で、「国の責任なし」という判決が出されたとスタジオに伝えられると、司会者のM氏は「えっ? 責任なし? 本当?」みたいな言い方で何度も確認。横に座っていた弁護士氏も「えっ? 本当? 信じられない?」みたいな事を繰り返して、何度も判決内容の確認をしている。その後のコメントは、180度自分の予想と異なる判決だったからか、どうも歯切れが悪いし、何かそう言う判断をした最高裁を責めているような感じにも聞こえます。例えば、訴訟をしている当事者の方の立場なら、最初から自分の期待する判断を信じるのは仕方ないと思うし、それが自然だと思うけれど、第三者が自分の勝手な思い込みを言う場合には注意が必要じゃないだろうか。しかも、それなりに影響力のある場面で、それなりに影響力のある立場の人が言う場合には。あくまで個人の考え、個人の意見と言えば何でも許されるのかもしれないけれど、でもそれを伝えるメディア少なくとも中立性とか公共性と言う事は常に要求されるんじゃないのか。となれば、コメンテーターが「A」という意見をしても、MCは「B」という意見も紹介しつつ、判決は尊重されるべきと言う立場はしっかり示さなきゃ。特に今回は最高裁による「統一判断」というかなり大きくて重要な判断だったわけですからね。
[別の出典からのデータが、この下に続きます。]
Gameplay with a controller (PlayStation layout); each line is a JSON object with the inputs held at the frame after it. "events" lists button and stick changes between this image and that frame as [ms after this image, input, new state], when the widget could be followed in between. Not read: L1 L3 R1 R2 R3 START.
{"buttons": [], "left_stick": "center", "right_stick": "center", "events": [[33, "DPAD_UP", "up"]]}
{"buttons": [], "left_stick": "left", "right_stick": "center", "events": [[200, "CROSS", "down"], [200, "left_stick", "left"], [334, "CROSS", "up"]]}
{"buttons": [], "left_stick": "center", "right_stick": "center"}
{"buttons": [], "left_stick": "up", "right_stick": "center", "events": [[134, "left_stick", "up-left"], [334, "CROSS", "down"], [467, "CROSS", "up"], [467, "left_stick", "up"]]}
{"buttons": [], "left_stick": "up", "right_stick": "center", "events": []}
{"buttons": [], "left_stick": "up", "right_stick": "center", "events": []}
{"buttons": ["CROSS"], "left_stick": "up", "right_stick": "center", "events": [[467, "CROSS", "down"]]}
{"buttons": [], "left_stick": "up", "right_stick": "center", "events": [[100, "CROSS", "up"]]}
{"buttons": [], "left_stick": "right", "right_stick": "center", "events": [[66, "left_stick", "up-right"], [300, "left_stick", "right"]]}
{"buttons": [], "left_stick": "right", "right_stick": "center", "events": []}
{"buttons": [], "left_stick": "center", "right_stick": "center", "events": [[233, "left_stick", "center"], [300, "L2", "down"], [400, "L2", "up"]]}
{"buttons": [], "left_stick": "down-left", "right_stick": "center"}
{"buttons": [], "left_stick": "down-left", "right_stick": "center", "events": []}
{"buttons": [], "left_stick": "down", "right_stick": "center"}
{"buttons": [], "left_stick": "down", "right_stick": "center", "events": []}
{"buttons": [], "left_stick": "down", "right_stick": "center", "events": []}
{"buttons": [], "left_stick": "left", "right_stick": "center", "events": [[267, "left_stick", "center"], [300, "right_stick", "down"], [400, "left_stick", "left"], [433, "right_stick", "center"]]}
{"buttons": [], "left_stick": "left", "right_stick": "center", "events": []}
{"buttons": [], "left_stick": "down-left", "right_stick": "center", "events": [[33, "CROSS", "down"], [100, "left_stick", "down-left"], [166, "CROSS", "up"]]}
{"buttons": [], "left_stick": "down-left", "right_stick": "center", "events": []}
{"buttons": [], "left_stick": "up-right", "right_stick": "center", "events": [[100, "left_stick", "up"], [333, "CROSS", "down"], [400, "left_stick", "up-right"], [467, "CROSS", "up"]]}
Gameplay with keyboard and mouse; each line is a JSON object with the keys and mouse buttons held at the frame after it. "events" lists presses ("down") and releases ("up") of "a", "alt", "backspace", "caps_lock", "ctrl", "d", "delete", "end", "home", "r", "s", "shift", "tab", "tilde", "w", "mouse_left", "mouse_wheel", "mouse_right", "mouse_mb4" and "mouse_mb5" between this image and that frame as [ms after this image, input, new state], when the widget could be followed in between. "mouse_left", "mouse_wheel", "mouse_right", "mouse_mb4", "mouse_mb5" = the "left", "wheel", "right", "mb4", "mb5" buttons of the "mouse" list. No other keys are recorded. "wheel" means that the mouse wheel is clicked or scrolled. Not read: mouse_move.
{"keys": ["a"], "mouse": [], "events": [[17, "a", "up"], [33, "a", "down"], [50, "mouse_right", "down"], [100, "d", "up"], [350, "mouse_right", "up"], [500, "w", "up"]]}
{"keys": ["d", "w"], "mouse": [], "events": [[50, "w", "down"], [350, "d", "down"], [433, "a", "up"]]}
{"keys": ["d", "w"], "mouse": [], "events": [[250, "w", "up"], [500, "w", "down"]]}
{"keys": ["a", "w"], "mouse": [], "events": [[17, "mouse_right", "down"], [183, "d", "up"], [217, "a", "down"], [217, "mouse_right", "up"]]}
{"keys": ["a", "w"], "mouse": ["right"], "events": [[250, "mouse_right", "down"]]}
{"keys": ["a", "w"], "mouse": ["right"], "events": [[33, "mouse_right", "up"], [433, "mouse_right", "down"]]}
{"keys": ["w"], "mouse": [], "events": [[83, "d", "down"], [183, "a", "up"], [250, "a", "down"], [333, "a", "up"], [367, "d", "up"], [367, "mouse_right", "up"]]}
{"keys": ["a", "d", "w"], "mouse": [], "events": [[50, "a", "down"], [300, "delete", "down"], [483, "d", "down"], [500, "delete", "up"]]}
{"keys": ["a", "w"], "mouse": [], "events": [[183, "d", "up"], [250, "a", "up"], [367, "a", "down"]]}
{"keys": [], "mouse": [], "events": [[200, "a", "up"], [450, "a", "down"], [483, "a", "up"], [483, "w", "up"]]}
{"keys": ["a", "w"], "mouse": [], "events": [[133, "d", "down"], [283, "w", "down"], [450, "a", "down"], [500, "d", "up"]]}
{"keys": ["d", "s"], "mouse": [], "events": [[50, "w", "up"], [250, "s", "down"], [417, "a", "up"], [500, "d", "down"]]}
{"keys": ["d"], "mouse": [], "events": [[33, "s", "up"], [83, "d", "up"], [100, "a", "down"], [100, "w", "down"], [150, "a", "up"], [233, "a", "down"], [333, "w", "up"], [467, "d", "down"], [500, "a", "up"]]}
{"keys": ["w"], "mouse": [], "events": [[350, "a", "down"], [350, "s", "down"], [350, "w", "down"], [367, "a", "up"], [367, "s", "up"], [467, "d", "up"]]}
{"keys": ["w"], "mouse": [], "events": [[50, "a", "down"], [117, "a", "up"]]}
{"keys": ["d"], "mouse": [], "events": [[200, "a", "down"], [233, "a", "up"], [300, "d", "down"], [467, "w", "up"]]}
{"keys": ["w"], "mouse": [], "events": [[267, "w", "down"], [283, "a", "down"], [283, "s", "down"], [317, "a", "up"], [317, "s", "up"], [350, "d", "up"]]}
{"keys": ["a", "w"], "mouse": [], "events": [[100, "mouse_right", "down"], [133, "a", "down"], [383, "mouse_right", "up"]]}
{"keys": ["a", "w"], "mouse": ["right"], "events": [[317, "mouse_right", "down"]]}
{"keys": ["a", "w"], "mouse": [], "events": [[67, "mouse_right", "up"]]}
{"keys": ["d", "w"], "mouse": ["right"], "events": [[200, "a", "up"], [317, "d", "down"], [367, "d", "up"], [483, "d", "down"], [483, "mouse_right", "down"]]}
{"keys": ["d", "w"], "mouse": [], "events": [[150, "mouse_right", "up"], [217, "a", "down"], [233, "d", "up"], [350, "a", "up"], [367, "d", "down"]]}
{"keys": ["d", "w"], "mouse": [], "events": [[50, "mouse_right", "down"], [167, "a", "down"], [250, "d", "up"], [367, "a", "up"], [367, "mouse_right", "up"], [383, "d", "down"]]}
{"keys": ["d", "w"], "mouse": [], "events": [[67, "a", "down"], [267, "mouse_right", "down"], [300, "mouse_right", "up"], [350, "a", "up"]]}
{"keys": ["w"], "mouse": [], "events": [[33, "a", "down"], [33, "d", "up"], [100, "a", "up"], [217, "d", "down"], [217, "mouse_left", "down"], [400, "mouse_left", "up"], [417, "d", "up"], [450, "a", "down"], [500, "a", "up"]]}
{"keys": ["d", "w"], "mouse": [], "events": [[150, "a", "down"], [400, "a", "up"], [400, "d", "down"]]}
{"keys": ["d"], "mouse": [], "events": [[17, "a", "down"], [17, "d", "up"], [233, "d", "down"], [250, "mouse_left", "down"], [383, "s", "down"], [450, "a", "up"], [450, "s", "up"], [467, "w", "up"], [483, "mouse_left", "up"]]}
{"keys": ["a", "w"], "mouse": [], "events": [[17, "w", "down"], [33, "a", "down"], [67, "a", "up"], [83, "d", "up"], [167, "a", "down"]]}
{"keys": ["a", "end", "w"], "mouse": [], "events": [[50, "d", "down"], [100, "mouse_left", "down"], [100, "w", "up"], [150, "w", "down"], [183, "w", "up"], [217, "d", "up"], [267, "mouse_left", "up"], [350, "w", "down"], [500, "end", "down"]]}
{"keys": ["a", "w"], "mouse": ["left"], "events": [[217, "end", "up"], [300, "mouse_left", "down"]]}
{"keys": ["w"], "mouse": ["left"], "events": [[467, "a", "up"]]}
勿論、裁判だから、裁判官だから、いつも正しい判断が成されると言うわけでは無い事も事実。特に地方裁判では、「えっ?」と感じる判決も多くて、実際高等裁判所では判決が覆り、最高裁まで行って高裁判決が確定するというケースは結構有るような気がする。ただ、だからと言って最初から判決を決めつけることは一番やってはいけない事なのだから、その三審制や控訴する事も正しい判断を導くためのコスト何だろうけど。ところで、今回も裁判所前に集まって居るメディアに対して「違法判決」とか「国の責任認めず、暴挙!」とか書かれた紙を広げている人はいたんだろうか。あれも、視聴者や読者に対しての判断を歪める行為ですよね。あれって、判決を予想して事前に弁護士さんとかが準備をして置くらしいけれど、あの様子を映し出す場面を見る度に「裁判制度を冒涜している行為だよなぁ」と感じます。いゃ、当事者が記者会見とかで自分の思いや意見を言うのは問題無いと思うし、その時にああいう書き物で自分の気持ちを強調するならまだしも、裁判所の出入り口から走り出してきて画面に高々と見せつけるのは、明らかに「演出」でしょ? 今回の午後の情報番組は、それにさらに輪を掛けて自分達の意見・意志が通らなかった不満を恥ずかしげも無く表に出しているようでみっともなく感じました。それ故に、重い意味を持つ判決が凄く軽率に扱われたようにも感じますね。